- Listed entries
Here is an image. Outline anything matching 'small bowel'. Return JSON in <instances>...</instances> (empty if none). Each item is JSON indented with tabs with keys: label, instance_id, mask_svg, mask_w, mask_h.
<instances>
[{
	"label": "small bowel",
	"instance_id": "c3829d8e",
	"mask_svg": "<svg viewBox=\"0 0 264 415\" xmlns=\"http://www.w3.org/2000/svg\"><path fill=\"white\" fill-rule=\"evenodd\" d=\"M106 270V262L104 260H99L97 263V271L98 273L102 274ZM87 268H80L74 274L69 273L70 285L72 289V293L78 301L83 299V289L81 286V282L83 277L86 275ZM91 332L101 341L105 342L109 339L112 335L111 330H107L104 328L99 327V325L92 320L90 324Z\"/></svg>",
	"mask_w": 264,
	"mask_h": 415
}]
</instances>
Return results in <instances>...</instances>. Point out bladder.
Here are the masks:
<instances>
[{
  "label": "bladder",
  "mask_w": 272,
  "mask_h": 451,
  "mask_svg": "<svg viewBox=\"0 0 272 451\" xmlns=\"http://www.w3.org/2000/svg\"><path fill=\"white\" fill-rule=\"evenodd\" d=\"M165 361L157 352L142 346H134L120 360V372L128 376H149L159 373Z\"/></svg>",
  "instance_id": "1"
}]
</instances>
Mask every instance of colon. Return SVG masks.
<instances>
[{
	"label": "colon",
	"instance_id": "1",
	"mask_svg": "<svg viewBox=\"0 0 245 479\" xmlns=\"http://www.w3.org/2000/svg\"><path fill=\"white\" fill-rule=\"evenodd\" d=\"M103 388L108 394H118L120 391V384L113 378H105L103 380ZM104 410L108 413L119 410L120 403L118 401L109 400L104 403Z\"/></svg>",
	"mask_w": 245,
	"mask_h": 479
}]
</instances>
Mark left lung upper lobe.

- What is asked
Find every line in the listing above that contains the word "bladder", matching upper and lower case exactly, and copy each of those lines in full.

- Complete response
Return results in <instances>...</instances>. Point out bladder.
  "label": "bladder",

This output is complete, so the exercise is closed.